* [What to work on]:
Restate the entries word for word, omitting nothing.

** Start Source records **

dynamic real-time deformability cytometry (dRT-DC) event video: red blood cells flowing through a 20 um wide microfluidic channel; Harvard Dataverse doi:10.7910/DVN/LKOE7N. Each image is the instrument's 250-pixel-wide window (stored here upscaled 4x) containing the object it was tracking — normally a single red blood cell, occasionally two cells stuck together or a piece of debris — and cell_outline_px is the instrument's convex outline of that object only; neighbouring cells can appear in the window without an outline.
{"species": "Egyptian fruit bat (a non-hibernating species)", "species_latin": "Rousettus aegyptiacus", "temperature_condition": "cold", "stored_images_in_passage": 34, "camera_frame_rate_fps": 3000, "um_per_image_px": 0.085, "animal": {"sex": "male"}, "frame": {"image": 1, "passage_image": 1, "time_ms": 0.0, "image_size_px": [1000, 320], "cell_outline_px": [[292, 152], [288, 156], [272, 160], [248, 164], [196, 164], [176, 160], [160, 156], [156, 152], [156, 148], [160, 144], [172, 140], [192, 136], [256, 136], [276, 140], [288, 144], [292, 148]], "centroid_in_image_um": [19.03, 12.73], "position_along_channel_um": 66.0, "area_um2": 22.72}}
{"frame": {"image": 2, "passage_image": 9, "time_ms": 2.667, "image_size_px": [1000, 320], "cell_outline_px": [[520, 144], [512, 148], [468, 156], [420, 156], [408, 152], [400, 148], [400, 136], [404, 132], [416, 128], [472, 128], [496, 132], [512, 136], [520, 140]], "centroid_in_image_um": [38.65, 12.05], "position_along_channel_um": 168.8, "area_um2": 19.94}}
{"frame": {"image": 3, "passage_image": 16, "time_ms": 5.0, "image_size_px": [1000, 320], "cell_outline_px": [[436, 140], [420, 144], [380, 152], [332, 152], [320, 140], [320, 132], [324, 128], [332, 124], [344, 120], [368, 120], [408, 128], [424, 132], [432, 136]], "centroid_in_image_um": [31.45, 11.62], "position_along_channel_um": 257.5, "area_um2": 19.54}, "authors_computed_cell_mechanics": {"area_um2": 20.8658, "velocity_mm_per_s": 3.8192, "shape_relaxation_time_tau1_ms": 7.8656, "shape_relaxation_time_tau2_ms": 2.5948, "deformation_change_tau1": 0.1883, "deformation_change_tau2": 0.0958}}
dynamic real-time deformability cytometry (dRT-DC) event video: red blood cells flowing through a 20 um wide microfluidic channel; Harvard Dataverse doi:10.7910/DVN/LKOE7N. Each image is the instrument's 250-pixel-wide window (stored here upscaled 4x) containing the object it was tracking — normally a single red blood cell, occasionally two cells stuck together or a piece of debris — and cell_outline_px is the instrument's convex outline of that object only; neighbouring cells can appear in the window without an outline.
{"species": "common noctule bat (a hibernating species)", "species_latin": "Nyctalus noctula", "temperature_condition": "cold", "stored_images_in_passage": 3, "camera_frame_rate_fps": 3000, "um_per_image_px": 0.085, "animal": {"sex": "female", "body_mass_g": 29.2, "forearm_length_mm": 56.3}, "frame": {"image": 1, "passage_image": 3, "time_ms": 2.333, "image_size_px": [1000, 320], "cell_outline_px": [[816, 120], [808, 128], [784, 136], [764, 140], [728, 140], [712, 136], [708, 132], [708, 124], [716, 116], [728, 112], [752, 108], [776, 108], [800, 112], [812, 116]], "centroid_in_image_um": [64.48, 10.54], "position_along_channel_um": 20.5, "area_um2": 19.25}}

** End Source records **

* [Solution to this problem]:
dynamic real-time deformability cytometry (dRT-DC) event video: red blood cells flowing through a 20 um wide microfluidic channel; Harvard Dataverse doi:10.7910/DVN/LKOE7N. Each image is the instrument's 250-pixel-wide window (stored here upscaled 4x) containing the object it was tracking — normally a single red blood cell, occasionally two cells stuck together or a piece of debris — and cell_outline_px is the instrument's convex outline of that object only; neighbouring cells can appear in the window without an outline.
{"species": "Egyptian fruit bat (a non-hibernating species)", "species_latin": "Rousettus aegyptiacus", "temperature_condition": "cold", "stored_images_in_passage": 34, "camera_frame_rate_fps": 3000, "um_per_image_px": 0.085, "animal": {"sex": "male"}, "frame": {"image": 1, "passage_image": 1, "time_ms": 0.0, "image_size_px": [1000, 320], "cell_outline_px": [[292, 152], [288, 156], [272, 160], [248, 164], [196, 164], [176, 160], [160, 156], [156, 152], [156, 148], [160, 144], [172, 140], [192, 136], [256, 136], [276, 140], [288, 144], [292, 148]], "centroid_in_image_um": [19.03, 12.73], "position_along_channel_um": 66.0, "area_um2": 22.72}}
{"frame": {"image": 2, "passage_image": 9, "time_ms": 2.667, "image_size_px": [1000, 320], "cell_outline_px": [[520, 144], [512, 148], [468, 156], [420, 156], [408, 152], [400, 148], [400, 136], [404, 132], [416, 128], [472, 128], [496, 132], [512, 136], [520, 140]], "centroid_in_image_um": [38.65, 12.05], "position_along_channel_um": 168.8, "area_um2": 19.94}}
{"frame": {"image": 3, "passage_image": 16, "time_ms": 5.0, "image_size_px": [1000, 320], "cell_outline_px": [[436, 140], [420, 144], [380, 152], [332, 152], [320, 140], [320, 132], [324, 128], [332, 124], [344, 120], [368, 120], [408, 128], [424, 132], [432, 136]], "centroid_in_image_um": [31.45, 11.62], "position_along_channel_um": 257.5, "area_um2": 19.54}, "authors_computed_cell_mechanics": {"area_um2": 20.8658, "velocity_mm_per_s": 3.8192, "shape_relaxation_time_tau1_ms": 7.8656, "shape_relaxation_time_tau2_ms": 2.5948, "deformation_change_tau1": 0.1883, "deformation_change_tau2": 0.0958}}
dynamic real-time deformability cytometry (dRT-DC) event video: red blood cells flowing through a 20 um wide microfluidic channel; Harvard Dataverse doi:10.7910/DVN/LKOE7N. Each image is the instrument's 250-pixel-wide window (stored here upscaled 4x) containing the object it was tracking — normally a single red blood cell, occasionally two cells stuck together or a piece of debris — and cell_outline_px is the instrument's convex outline of that object only; neighbouring cells can appear in the window without an outline.
{"species": "common noctule bat (a hibernating species)", "species_latin": "Nyctalus noctula", "temperature_condition": "cold", "stored_images_in_passage": 3, "camera_frame_rate_fps": 3000, "um_per_image_px": 0.085, "animal": {"sex": "female", "body_mass_g": 29.2, "forearm_length_mm": 56.3}, "frame": {"image": 1, "passage_image": 3, "time_ms": 2.333, "image_size_px": [1000, 320], "cell_outline_px": [[816, 120], [808, 128], [784, 136], [764, 140], [728, 140], [712, 136], [708, 132], [708, 124], [716, 116], [728, 112], [752, 108], [776, 108], [800, 112], [812, 116]], "centroid_in_image_um": [64.48, 10.54], "position_along_channel_um": 20.5, "area_um2": 19.25}}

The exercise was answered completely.